Venons-en au risque majeur qui fait actuellement l’objet de discussions au niveau politique, à savoir le risque sismique. Bien qu’il soit assurable, rares sont les propriétaires immobiliers en Suisse qui sont couverts contre les tremblements de terre. À quoi cela tient-il?

UA: Le principal problème réside dans le manque de prise de conscience de ce risque. Si les tremblements de terre sont rares, ils sont néanmoins inévitables. La dernière grande secousse sismique à Bâle remonte à plus de 600 ans. Or, statistiquement, un tel événement se produit tous les 500 ans. La plupart des gens sous-estiment ce risque ou partent du principe que l’État les aidera le moment venu. Pourtant, sans une couverture d’assurance suffisante, pas de fonds disponibles pour financer la reconstruction après un séisme, ce qui pourrait avoir des conséquences économiques désastreuses. En la matière, le secteur de l’assurance a un rôle décisif à jouer en mettant rapidement à disposition les moyens financiers nécessaires. En conséquence, nous rejetons le système d’engagements conditionnels proposé par les politiques. Il s’agit d’une pseudo-solution incomplète, puisqu’elle ne couvre pas l’inventaire du ménage, ni les biens meubles, ni les pertes d’exploitation et les frais de déblaiement. Par ailleurs, son applicabilité est discutable, car il n’est pas certain que les moyens financiers indispensables soient bien disponibles et qu’ils seront rassemblés suffisamment vite. 

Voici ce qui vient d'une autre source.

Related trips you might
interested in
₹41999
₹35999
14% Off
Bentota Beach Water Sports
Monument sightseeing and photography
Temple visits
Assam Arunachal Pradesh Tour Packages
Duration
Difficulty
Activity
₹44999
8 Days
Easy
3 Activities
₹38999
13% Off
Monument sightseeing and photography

Protokoll Erste Vorstandssitzung

Procès-verbal de la réunion du 10 janvier 1901

Pour terminer, quelques mots sur l’assurance-maladie complémentaire. Pourquoi est-elle importante pour notre système de santé?

UA: L’assurance-maladie complémentaire, c’est la possibilité de disposer de prestations innovantes et complémentaires qui excèdent celles de l’assurance de base. J’entends par là des traitements novateurs et un accès aux soins via des canaux numériques. L’essentiel, c’est de préserver la flexibilité de l’assurance complémentaire et son orientation sur les besoins du marché. Une réglementation excessive restreindrait ces avantages. L’assurance complémentaire est en mesure de promouvoir des modèles de soins modernes qui s’inscrivent à l’avantage des patients uniquement si elle dispose de suffisamment de marge de manoeuvre. 

Cela signifie-t-il que l’assurance-maladie complémentaire est l’une des principales priorités de l’ASA?

SM: L’ASA s’emploie à ce que l’assurance complémentaire demeure une composante essentielle du système de santé et stimule les innovations qui contribuent à désamorcer la problématique des coûts et à garantir la qualité des soins. Conjointement avec prio.swiss, la nouvelle association de l’assurance-maladie obligatoire, nous soutenons un système de santé suisse qui repose sur plus et non sur moins d’économie de marché.